■ Supplied text
⟨

One of my mentors told me that I wouldn't be a chef until I had made my first 5,000 mistakes. :~)
Mistakes have the potential to teach me much more than when I do things correctly because when I do things correctly I am too busy patting myself on the back and saying "well what did you expect?". When I make a mistake I will delve into and pay attention to the why and how much more than when something turns out.


----------



## chefwriter (Oct 31, 2012)

Where did you get the idea that chefs with a certain amount of experience never make mistakes? 
What do you consider a mistake? Making new mistakes is a part of learning. 
Sure you should never stop learning but you never reach the point where you avoid mistakes entirely. 
What your chefs see is someone who works hard to do their best. Less stress over making mistakes and more concentration on simply doing the work should help you some. My only advice without knowing you is to mentally slow down a little and focus on doing each task correctly from start to finish. This may seem strange advice but better efficiency allows you to complete the overall day with fewer errors. Over time you build up speed at doing multiple tasks but by concentrating on each one at a time. 
Eventually you may notice that certain tasks become almost automatic and you have become proficient without realizing it. Then you move on to more challenging tasks and conquer them.


----------



## Seoul Food (Sep 17, 2018)

Making mistakes is one thing, and making the same mistakes over and over is another. No one is perfect and we can all learn regardless of position in a kitchen. The important thing is to learn from them. I never really make a big deal out a mistake with my staff unless it is a huge health or safety issue, but if it becomes a repeat problem then it has to be readdressed.


----------



## linecookliz (Jun 8, 2017)

⟩

■ Work required
From the forum thread about making mistakes in the kitchen, transcribe the passage that begins with the words containing "Mistakes have the" and ends with "(Oct 31, 2012)".

■ Records shown
⟨

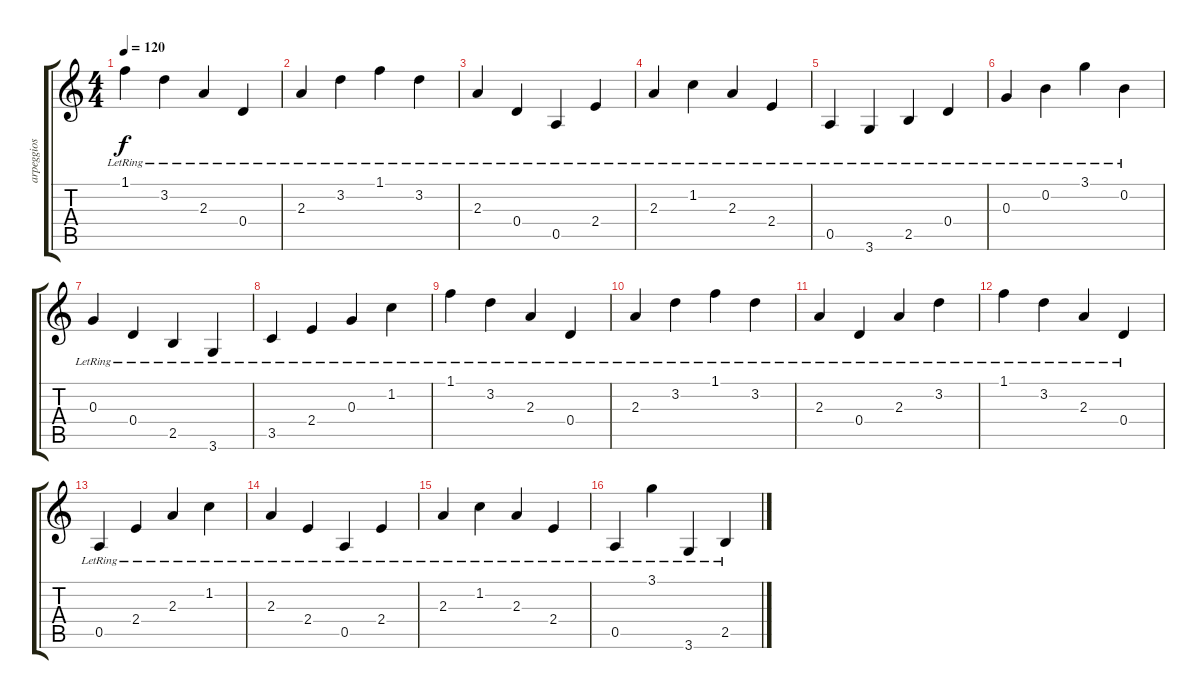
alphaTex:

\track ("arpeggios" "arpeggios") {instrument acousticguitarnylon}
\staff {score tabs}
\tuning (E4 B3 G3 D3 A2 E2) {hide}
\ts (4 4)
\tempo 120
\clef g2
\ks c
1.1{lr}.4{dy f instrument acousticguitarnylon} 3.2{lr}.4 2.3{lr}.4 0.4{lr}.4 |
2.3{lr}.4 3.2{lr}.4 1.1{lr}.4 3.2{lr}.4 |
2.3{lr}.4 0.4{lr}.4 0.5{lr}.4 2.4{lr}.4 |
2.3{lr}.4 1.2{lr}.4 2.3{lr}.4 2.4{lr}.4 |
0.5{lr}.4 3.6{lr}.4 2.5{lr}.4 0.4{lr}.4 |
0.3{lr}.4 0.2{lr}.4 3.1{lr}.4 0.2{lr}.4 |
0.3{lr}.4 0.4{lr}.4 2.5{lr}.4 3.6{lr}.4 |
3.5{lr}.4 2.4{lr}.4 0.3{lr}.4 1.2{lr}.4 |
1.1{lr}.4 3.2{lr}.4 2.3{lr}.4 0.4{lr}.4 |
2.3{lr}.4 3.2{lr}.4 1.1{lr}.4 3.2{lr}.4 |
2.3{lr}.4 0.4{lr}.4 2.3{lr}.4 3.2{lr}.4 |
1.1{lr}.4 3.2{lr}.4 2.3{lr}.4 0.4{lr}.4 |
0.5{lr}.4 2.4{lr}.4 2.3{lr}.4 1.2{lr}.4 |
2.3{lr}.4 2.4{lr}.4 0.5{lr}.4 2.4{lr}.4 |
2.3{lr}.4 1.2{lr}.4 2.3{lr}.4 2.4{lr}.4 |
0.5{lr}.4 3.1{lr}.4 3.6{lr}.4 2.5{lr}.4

⟩
⟨

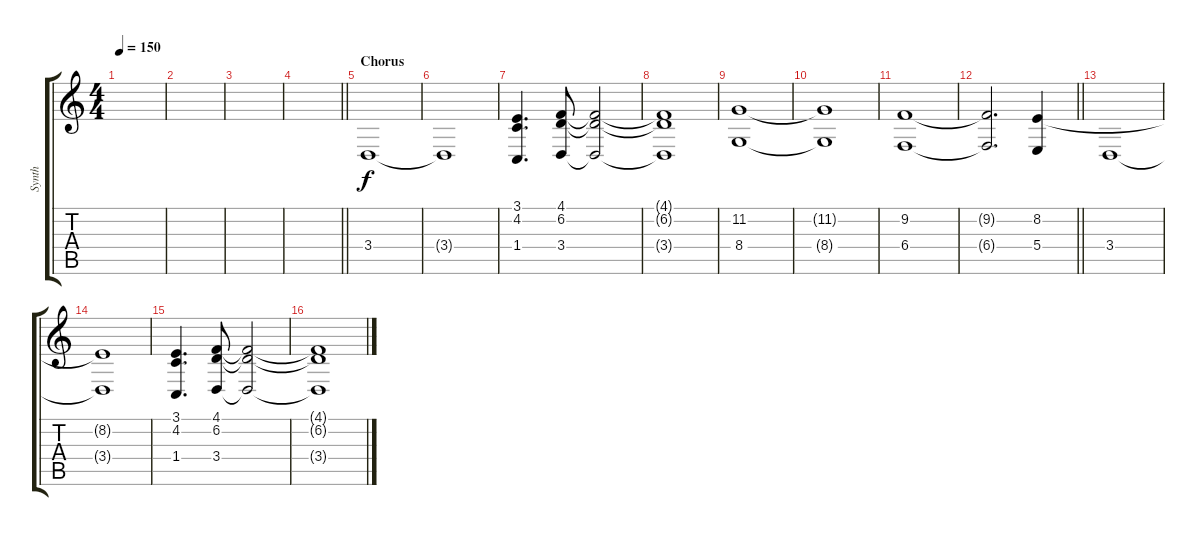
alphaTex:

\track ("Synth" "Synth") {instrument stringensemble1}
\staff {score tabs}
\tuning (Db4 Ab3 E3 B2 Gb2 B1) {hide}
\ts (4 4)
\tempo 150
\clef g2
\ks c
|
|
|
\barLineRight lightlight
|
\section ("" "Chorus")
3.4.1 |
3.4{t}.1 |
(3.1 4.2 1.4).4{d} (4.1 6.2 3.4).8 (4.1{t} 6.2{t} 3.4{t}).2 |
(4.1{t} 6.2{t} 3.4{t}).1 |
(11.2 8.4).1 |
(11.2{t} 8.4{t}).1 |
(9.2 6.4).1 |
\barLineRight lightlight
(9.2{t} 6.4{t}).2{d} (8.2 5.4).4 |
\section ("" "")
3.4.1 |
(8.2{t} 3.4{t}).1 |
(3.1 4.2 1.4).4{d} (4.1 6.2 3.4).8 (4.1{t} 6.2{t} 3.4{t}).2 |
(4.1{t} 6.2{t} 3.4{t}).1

⟩

■ Response
Mistakes have the potential to teach me much more than when I do things correctly because when I do things correctly I am too busy patting myself on the back and saying "well what did you expect?". When I make a mistake I will delve into and pay attention to the why and how much more than when something turns out.


----------



## chefwriter (Oct 31, 2012)